On the last day of my fabulous holiday I drove up from the rocky outcrops of the Jura onto the bucolic plateau of the Hauts Doubs, 800 metres above sea-level. Less dramatic than the wooded craggy magnificence of Vin Jaune country, the plateau is a natural place for the Gentian bitter herb, one of the ingredients in vermouth and, notoriously, absinth: the exact length of Gentian's stem is said to foretell how harsh the next winter will be. On this glorious morning, the benign landscape was dotted with the red-spotted Montbeliard cows, whose milk makes fine Morbier and great Comte cheese. It's also a good place for horse riding and, come January, cross-country skiing. And if you like things simple, a gentle art de vivre thrives in a land of wine, aperitifs and Morteau sausage.
Pont de l'Ain en route for Pontarlier

Passing through a quiet village called (I kid you not) Pisseenvache, hunger pains made me look at my watch: 1.15pm and time for lunch!

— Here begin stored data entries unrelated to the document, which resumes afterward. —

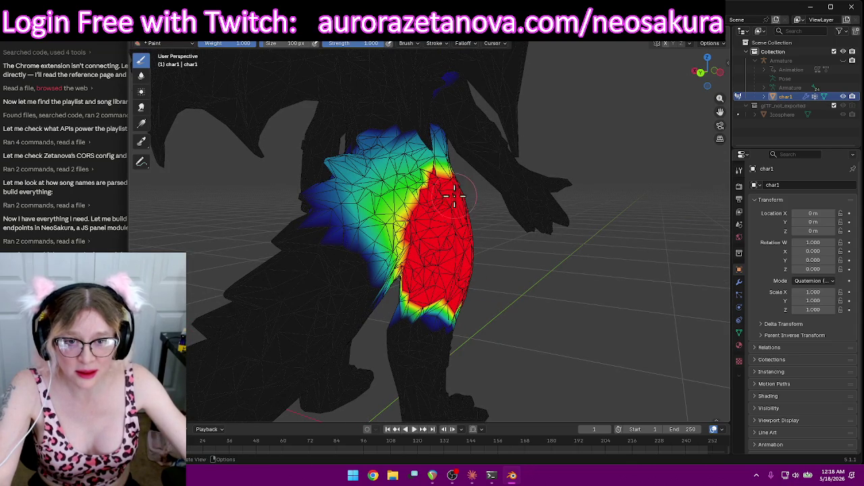
middle_drag(487, 207, 423, 194)
mouse_move(418, 333)
ctrl+middle_down()
mouse_move(472, 303)
mouse_move(479, 250)
ctrl+middle_up()
mouse_move(415, 262)
middle_down()
mouse_move(505, 272)
mouse_move(490, 339)
mouse_move(477, 331)
mouse_move(537, 255)
mouse_move(569, 245)
mouse_move(536, 255)
mouse_move(555, 190)
mouse_move(372, 54)
middle_up()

Five minutes later, I fell on my feet in a neat little resto with a board advertising menu du jour 13 euros. It turned out to be exceptional value for honest food of true flavours: a super tranche of tete de cochon made by the butcher/livestock farmer & father of the young patron; paupiette de porc with spaghetti: a great wedge of Comte, a demi-pichet of vin de pays de Vaucluse; apricot tart &coffee, all in. Vive la Vieille France ! And to add a modern twist, the pretty blonde patronne and a subtle voice for her husband looked as if she would feel as much as home in Paris's rue du Cherche Midi as in the Doubs.

Engagingly, she confessed she much preferred Burgundy to Jura wines: if one was forced to make the choice, who wouldn't! Jeune Madame also told me that the nearby town Pontarlier was a rich place, as many of the inhabitants worked across the border in Switzerland, where they could earn four times what they would in France. I drove on to Pontarlier, sizzling in 34 C degree heat, slaked my thirst with a cold beer, then more comfortably crossed the border into a heavenly green fir valley and descended to the Lake of Neufchatel & Swiss Pinot country. Another story for another day.